The story revolves around Marysia, who becomes pregnant as a teenager after being raped and whose secret abortion is performed by gynecologist and family friend Jan. She ends up working for and sleeping with Jan before visiting his son Piotr studying in London and falling in love with him. It is occasionally absurd and surreal (including Maryisa imagining herself as the Virgin Mary), there’s a lot of alcohol induced falling about and a cake with a baby on top I was forever in fear would be crushed.

It moves back and forth in time over 20+ years from when Marysia is 4 to her 20’s and moves from Warsaw to London, but is mostly set in the small Polish town of Niepokalanow on the Feast of the Assumption of the Virgin Mary. Church music is playing before we enter the space, which is laid out like a church with a central aisle and a recessed cross at one end in Max Jones clever design.

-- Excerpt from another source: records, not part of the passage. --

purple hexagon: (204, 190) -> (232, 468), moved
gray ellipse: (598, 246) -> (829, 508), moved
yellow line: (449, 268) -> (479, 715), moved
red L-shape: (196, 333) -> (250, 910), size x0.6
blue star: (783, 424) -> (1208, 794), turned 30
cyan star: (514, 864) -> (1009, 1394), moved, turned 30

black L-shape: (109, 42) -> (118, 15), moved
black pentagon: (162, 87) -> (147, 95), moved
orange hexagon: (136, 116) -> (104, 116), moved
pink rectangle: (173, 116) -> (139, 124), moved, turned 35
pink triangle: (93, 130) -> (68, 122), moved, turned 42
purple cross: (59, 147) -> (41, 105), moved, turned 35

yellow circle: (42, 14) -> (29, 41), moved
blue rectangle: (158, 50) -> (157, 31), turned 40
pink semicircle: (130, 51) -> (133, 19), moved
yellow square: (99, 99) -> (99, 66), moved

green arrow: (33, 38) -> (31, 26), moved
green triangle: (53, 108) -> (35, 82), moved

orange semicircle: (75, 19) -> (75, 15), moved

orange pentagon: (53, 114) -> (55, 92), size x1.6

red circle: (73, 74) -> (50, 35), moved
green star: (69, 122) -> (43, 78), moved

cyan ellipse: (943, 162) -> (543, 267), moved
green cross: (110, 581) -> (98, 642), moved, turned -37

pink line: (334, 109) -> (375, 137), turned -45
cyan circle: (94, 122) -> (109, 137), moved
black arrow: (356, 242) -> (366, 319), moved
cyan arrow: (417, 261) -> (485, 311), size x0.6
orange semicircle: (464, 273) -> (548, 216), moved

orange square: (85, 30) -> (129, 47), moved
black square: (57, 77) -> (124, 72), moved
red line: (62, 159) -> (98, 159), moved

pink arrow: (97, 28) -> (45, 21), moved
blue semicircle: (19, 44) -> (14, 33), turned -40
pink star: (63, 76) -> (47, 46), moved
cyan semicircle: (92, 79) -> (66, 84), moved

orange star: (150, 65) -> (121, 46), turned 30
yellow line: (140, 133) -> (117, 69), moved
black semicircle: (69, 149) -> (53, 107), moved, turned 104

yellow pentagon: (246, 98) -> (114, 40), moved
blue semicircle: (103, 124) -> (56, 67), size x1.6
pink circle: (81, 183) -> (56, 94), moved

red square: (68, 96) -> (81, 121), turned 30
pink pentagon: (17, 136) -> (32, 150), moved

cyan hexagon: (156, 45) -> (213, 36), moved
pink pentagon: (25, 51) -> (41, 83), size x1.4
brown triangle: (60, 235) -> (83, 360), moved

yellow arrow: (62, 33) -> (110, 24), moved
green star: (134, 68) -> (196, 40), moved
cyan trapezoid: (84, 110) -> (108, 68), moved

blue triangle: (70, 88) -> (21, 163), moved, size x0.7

Abortion is the subject of Anna Wakulik’s play, translated by Catherine Grosvenor. It was legal in Poland under communism, despite its Catholicism, but abortions weren’t very acceptable or open. They are ironically illegal in democratic Poland but are performed (at great expense) by doctors like Jan who sees the gravy train as soon as the law is passed. The trouble is, it’s not clear what she’s trying to say about it except ‘this is all a mess’.

Sinead Matthews, Max Bennett and Owen Teale do their best, but it just isn’t a good enough play to engage or satisfy and Caroline Stienbeis’ dated staging compounds the issue.